According to the Norwegian Institute of Public Health, 40% of all women over the age of 50 will sustain a fracture as a result of osteoporosis. Fractures of the upper femur, the wrist and the back are common, and are often accompanied by serious complications and a lifelong reduction in functional ability.
In addition to considerable suffering for those affected, treatment and rehabilitation following fractures require the use of extensive public resources that could be reduced if the disease were diagnosed at an earlier stage, thus permitting better prevention and treatment.
A unique body of material
The research is based on a unique body of material. More than 300 post-menopausal women were given a medical examination, and 100 of these satisfied the inclusion criteria. Blood samples and bone samples were taken from all of these 100 women. The researchers used advanced biochemical and gene technology methods to analyse all the molecules formed in osteoporotic bones. These were then compared with healthy bones.

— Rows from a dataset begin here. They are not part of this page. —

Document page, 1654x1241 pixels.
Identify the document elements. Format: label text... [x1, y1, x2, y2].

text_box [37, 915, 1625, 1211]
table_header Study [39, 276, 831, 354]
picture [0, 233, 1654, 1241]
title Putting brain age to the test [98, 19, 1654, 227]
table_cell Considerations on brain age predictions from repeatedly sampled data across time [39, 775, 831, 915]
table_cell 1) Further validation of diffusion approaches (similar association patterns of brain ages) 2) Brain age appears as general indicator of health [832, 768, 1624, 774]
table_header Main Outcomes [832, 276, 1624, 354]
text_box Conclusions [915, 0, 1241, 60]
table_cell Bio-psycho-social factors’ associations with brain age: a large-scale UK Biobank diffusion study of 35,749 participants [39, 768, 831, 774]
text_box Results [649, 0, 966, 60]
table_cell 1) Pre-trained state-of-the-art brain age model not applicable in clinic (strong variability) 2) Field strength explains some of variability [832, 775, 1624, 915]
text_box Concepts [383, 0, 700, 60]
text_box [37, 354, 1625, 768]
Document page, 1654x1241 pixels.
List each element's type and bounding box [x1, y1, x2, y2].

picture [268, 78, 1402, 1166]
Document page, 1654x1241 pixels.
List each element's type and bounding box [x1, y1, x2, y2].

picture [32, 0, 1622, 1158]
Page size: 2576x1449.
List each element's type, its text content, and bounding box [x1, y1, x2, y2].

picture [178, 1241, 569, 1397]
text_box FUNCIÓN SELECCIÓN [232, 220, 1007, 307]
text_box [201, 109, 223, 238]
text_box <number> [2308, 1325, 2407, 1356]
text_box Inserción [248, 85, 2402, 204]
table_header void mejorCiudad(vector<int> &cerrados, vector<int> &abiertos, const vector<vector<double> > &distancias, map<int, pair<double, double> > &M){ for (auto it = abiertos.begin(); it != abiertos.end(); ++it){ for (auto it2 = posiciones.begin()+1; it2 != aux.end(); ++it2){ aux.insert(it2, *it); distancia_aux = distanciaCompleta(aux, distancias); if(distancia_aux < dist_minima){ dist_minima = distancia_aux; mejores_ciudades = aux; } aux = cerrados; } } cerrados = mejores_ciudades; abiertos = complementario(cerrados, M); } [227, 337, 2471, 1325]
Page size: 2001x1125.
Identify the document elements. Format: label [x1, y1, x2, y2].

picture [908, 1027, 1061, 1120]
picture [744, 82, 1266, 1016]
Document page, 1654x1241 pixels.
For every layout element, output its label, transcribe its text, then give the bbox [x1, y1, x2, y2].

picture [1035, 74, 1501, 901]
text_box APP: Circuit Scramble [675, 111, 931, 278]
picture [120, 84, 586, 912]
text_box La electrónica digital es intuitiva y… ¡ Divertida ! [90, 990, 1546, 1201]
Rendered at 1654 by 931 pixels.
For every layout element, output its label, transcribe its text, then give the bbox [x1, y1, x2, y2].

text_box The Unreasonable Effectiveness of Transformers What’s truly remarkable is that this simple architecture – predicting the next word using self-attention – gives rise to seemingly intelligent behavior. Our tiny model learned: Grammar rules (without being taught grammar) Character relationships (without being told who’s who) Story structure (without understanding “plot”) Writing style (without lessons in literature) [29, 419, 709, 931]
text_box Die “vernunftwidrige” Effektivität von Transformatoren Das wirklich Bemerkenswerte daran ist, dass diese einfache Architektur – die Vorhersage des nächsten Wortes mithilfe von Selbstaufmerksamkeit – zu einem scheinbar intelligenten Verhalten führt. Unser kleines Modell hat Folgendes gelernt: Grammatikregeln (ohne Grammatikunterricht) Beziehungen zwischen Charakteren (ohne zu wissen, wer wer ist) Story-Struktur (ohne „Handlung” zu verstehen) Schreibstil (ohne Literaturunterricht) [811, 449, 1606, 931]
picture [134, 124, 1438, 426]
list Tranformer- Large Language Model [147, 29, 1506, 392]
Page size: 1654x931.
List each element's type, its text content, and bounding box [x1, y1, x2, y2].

As a result the skeleton is the first of the human organs where we are familiar with the molecular composition underlying the construction. The results have been published and made available to all researchers who are interested in the function and diseases of the skeleton.
In addition, the blood samples from the women make it possible to detect substances in the blood – so-called biomarkers – that can give some indication of the state of the bones. One of the aims is to develop a new diagnostic test for osteoporosis in order to shed light on the risk of developing the disease.
“Knowledge of how the genes in the skeleton function during the disease can enable new approaches to treating the disease,” says Professor Gautvik.